Bowling said he led a “new tone of cultivating relationships and trust” among the city’s partners like the Decatur-Morgan County Chamber of Commerce, Morgan County Economic Development Association and other local groups. He said he also worked on establishing partnerships with neighboring cities and counties in north Alabama.
“We’ve seen growth for the first time in more than 20 years, and I think that will be reflected in the next U.S. Census and enrollment growth in our schools,” Bowling said.
Bowling said the city and its police jurisdiction saw $1.2 billion in industrial expansion and 1,000 new jobs during his term.
And Bowling said more growth is coming because of the Mazda Toyota Manufacturing USA plant that’s under construction. He said there are six major subdivisions, with roughly 400 planned homes, under construction in the city. A $1 million sewer main expansion helped start two subdivisions and created the possibility of even more residential growth.

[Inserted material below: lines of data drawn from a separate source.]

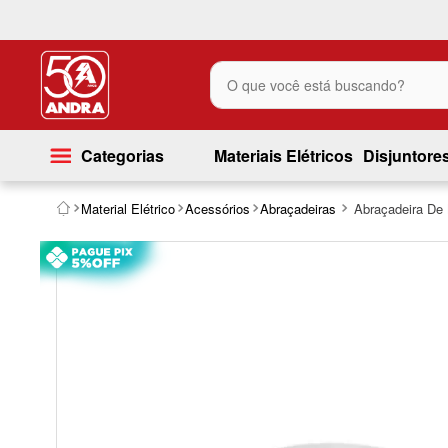
O que você está buscando?
Categorias
Materiais Elétricos
Disjuntore
Material Elétrico
Acessórios
Abraçadeiras
Abraçadeira De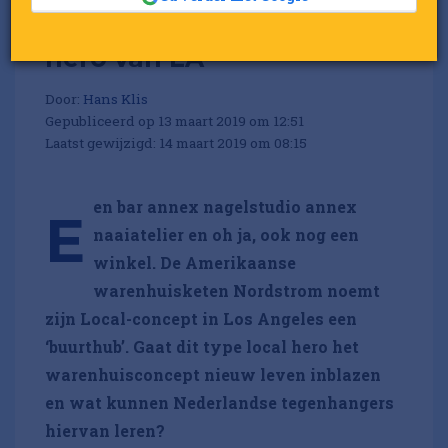
Dit warenhuis is de local
hero van LA
Door:
Hans Klis
Gepubliceerd op 13 maart 2019 om 12:51
Laatst gewijzigd: 14 maart 2019 om 08:15
en bar annex nagelstudio annex
E
naaiatelier en oh ja, ook nog een
winkel. De Amerikaanse
warenhuisketen Nordstrom noemt
zijn Local-concept in Los Angeles een
‘buurthub’. Gaat dit type local hero het
warenhuisconcept nieuw leven inblazen
en wat kunnen Nederlandse tegenhangers
hiervan leren?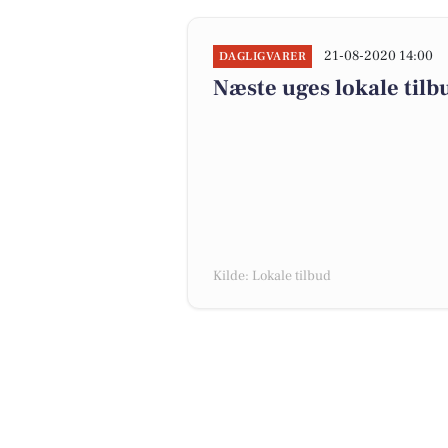
21-08-2020 14:00
DAGLIGVARER
Næste uges lokale tilb
Kilde: Lokale tilbud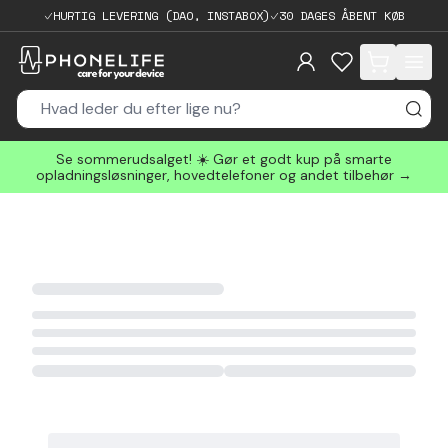
HURTIG LEVERING (DAO, INSTABOX)
30 DAGES ÅBENT KØB
items in cart, 
Se sommerudsalget! ☀️ Gør et godt kup på smarte
opladningsløsninger, hovedtelefoner og andet tilbehør →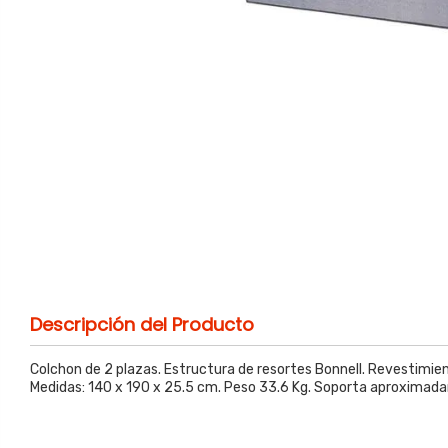
Descripción del Producto
Colchon de 2 plazas. Estructura de resortes Bonnell. Revestimient
Medidas: 140 x 190 x 25.5 cm. Peso 33.6 Kg. Soporta aproximad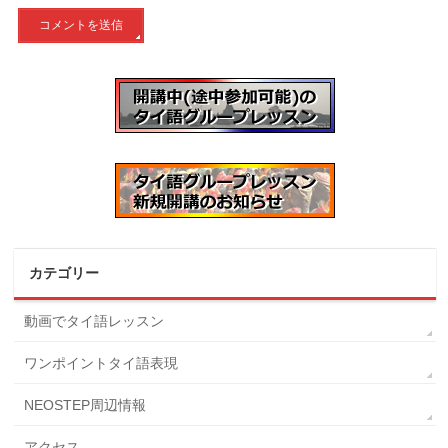
カテゴリー
動画でタイ語レッスン
ワンポイントタイ語表現
NEOSTEP周辺情報
アクセス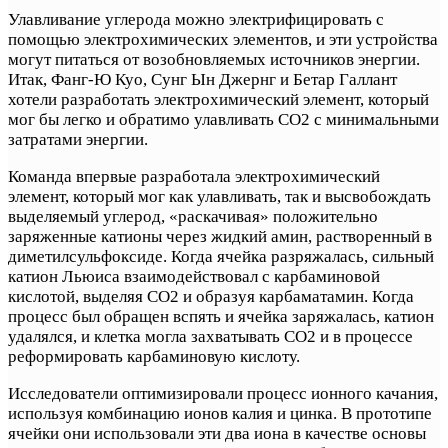
Улавливание углерода можно электрифицировать с
помощью электрохимических элементов, и эти устройства
могут питаться от возобновляемых источников энергии.
Итак, Фанг-Ю Куо, Сунг Ын Джернг и Бетар Галлант
хотели разработать электрохимический элемент, который
мог бы легко и обратимо улавливать CO2 с минимальными
затратами энергии.
Команда впервые разработала электрохимический
элемент, который мог как улавливать, так и высвобождать
выделяемый углерод, «раскачивая» положительно
заряженные катионы через жидкий амин, растворенный в
диметилсульфоксиде. Когда ячейка разряжалась, сильный
катион Льюиса взаимодействовал с карбаминовой
кислотой, выделяя CO2 и образуя карбаматамин. Когда
процесс был обращен вспять и ячейка заряжалась, катион
удалялся, и клетка могла захватывать CO2 и в процессе
реформировать карбаминовую кислоту.
Исследователи оптимизировали процесс ионного качания,
используя комбинацию ионов калия и цинка. В прототипе
ячейки они использовали эти два иона в качестве основы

Bowling said he would like to see a bridge built across the Tennessee River from Alabama 20 in the city’s northwestern corner to Huntsville-Brownsferry Road.
He said this would create a new route for the trucks hauling items from the automobile plant and its suppliers.
“There’s a lot of freight coming out of Memphis daily and through the city to the plants,” Bowling said. “This would take a lot of stress off Hudson Memorial bridges and the U.S. 31 causeway.”
Bowling said the city needs to work with EDA to find a location for a new industrial park, possibly in the western or northwest corner of the city.
The condition of the city’s roads has been an issue for the last decade, but Bowling said the city made progress in catching up. At $100,000 per lane mile, it has completed 80 lane miles in four years.
Bowling said he is proposing reducing the city’s $25 million hard reserves by $3.3 million and using $1.7 million made from investing its reserves to create $5 million for paving.